There’s a blog that I visited that spoke of single mothers and the need for a man in a boys’ life. I didn’t comment only because, I was really tired yesterday but, it did get me thinking about my own life and how that relates to me. When my son was born, I was a single mother. I was married but, we were separated and he lived almost three thousand miles away so, he wasn’t around. It was hard as hell for me because, my son had colic really bad(what is it with boys and colic?) he also had asthma and woke up every two hours to eat(he’s still greedy.) I used to wonder what life would be like for my son, not having his father around. Would he have this void that couldn’t be filled? Would he have issues because of it? I never had to worry about him seeing males because, the world I grew up in was full of males.
From the moment he arrived, he was surrounded by loving uncles. They would toss him around, let him use them as a chair(like in the pic) or just love him to death. My oldest brother was right there in the hospital with me the day he was born.
My youngest brother, who was 18 years old, would change his diapers for me, baby sit when needed and when I was dog tired in the middle of the night, would take his nephew and keep him until he fell asleep.
Many mornings I woke up to find my son still in his uncle’s room. Both of them knocked out.
Children don’t know that, the situation they are living in is different from someone else until they are told. Even though I was married when I had my son, I never understood the concept of calling a child a “bastard.” That’s a bad seed to sow into the mind of a child…IMO. If I wasn’t married when I had my son, would my brothers love him any less? Would my father dote on him any less? Would he be a different person than he is today? I say no to all three.
Many single mothers are doing one helluva job with their children. My brothers’ best friend was raised by a single mother. He is in his 30’s now and he is a wonderful husband and father because, he is a wonderful human being. And really, isn’t that what it all boils down to anyway? Raising a good person?

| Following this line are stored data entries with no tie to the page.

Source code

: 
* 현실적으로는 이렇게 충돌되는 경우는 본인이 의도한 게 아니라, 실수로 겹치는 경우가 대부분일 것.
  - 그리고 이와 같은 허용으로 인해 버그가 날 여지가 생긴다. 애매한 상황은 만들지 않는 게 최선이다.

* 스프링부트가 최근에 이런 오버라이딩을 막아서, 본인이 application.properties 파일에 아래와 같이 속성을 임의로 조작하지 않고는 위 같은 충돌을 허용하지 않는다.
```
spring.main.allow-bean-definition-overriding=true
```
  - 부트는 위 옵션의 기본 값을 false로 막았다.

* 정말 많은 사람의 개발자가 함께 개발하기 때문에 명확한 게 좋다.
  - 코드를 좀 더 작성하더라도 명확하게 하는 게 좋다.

Many single mothers have positive role models for their sons. Whether it’s their uncle, their paw-paw, special someone their mother used to be romatically involved with, or a married friend whose husband is involved in his life. It’s wonderful when the father is there and he’s a great role model but, the reality is, life is not black and white….it’s deep shades of gray(another post.)
I look at my son now and he has got to be one of thee most well-adjusted young men on the planet. Kids just want to be loved. I know there are kids out there acting crazy but, I think that’s because they didn’t have positive male role models more than the issue of daddy not being in the home. Also, mom didn’t check that behavior when they were young but, that’s another post.

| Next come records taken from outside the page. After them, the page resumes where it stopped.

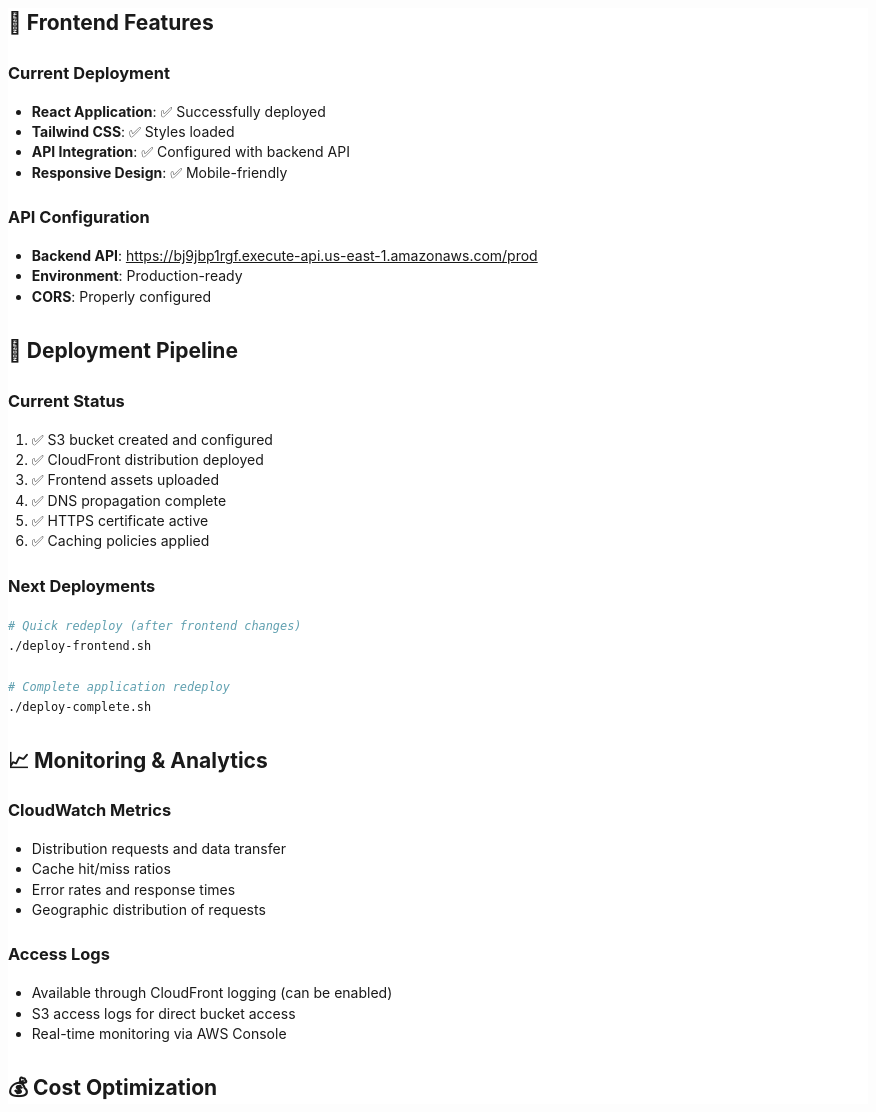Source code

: ## 📱 Frontend Features

### Current Deployment
- **React Application**: ✅ Successfully deployed
- **Tailwind CSS**: ✅ Styles loaded
- **API Integration**: ✅ Configured with backend API
- **Responsive Design**: ✅ Mobile-friendly

### API Configuration
- **Backend API**: https://bj9jbp1rgf.execute-api.us-east-1.amazonaws.com/prod
- **Environment**: Production-ready
- **CORS**: Properly configured

## 🔄 Deployment Pipeline

### Current Status
1. ✅ S3 bucket created and configured
2. ✅ CloudFront distribution deployed
3. ✅ Frontend assets uploaded
4. ✅ DNS propagation complete
5. ✅ HTTPS certificate active
6. ✅ Caching policies applied

### Next Deployments
```bash
# Quick redeploy (after frontend changes)
./deploy-frontend.sh

# Complete application redeploy
./deploy-complete.sh
```

## 📈 Monitoring & Analytics

### CloudWatch Metrics
- Distribution requests and data transfer
- Cache hit/miss ratios
- Error rates and response times
- Geographic distribution of requests

### Access Logs
- Available through CloudFront logging (can be enabled)
- S3 access logs for direct bucket access
- Real-time monitoring via AWS Console

## 💰 Cost Optimization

My son has never seen his biological father, and he is almost 17 years old. He has a wonderful relationship with his paternal grandmother though and she loves him to death. My son and I talked about it once and he told me that, it used to bother him a bit when he was young, but that was because he would say he would come to see him and didn’t. I asked him if he ever felt like he missed out on anything because of it and, he answered no. I don’t think he did either. Just look at the pictures. All of them are of him and one of his uncles.

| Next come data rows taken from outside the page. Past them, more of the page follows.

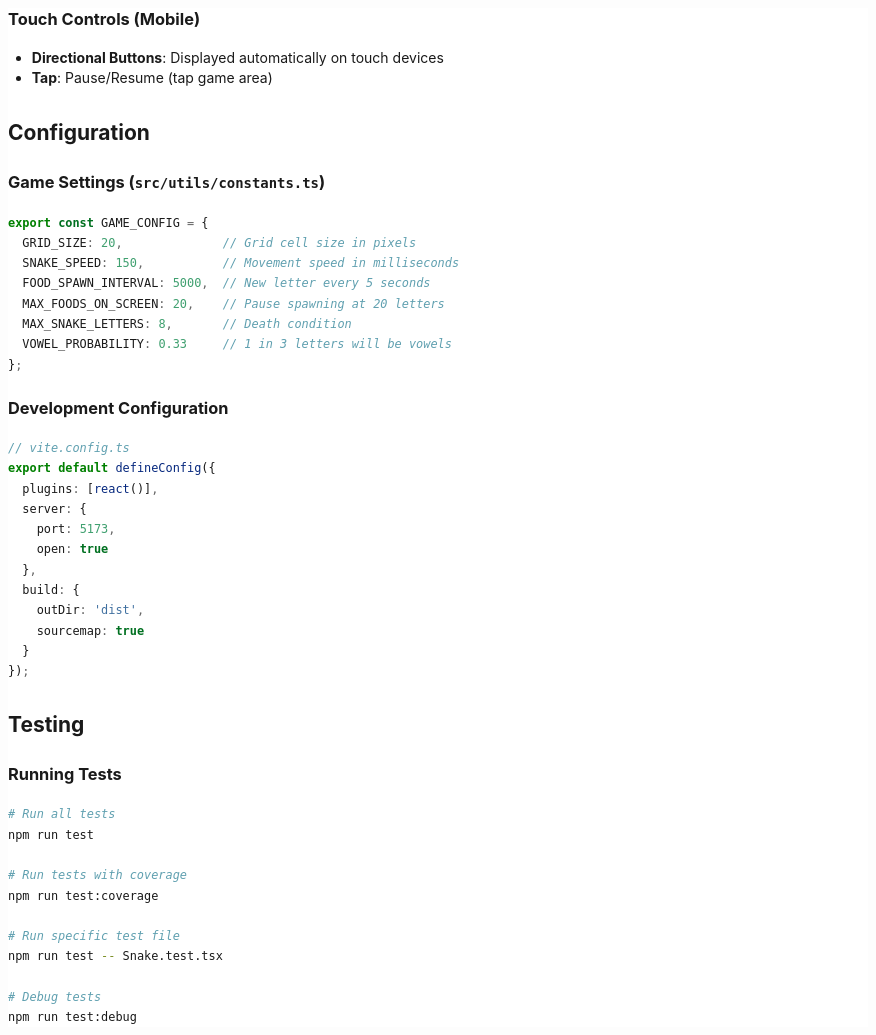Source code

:### Touch Controls (Mobile)
- **Directional Buttons**: Displayed automatically on touch devices
- **Tap**: Pause/Resume (tap game area)

## Configuration

### Game Settings (`src/utils/constants.ts`)
```typescript
export const GAME_CONFIG = {
  GRID_SIZE: 20,              // Grid cell size in pixels
  SNAKE_SPEED: 150,           // Movement speed in milliseconds
  FOOD_SPAWN_INTERVAL: 5000,  // New letter every 5 seconds
  MAX_FOODS_ON_SCREEN: 20,    // Pause spawning at 20 letters
  MAX_SNAKE_LETTERS: 8,       // Death condition
  VOWEL_PROBABILITY: 0.33     // 1 in 3 letters will be vowels
};
```

### Development Configuration
```typescript
// vite.config.ts
export default defineConfig({
  plugins: [react()],
  server: {
    port: 5173,
    open: true
  },
  build: {
    outDir: 'dist',
    sourcemap: true
  }
});
```

## Testing

### Running Tests
```bash
# Run all tests
npm run test

# Run tests with coverage
npm run test:coverage

# Run specific test file
npm run test -- Snake.test.tsx

# Debug tests
npm run test:debug
```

Except this one. I met my husband when my son was 7 years old. In those 10 years, their relationship has grown to one of father and son. I feel really blessed to be with a man who loves my children so much but, I also know that, I would never marry a man who didn’t. The beautiful thing about kids is the fact that , they can’t feign happiness. You can tell when something is wrong with a child.
I have been on the blogs of many single mothers and their children are simply beaming.
I love my husband dearly but, I think that, if I had never met him, my son would have turned out just fine. My son has a multitude of uncles who went above and beyond the role of uncle. They have always been there for my son and always will be. Being married when you have a child doesn’t give you that kind of support…..being loved does.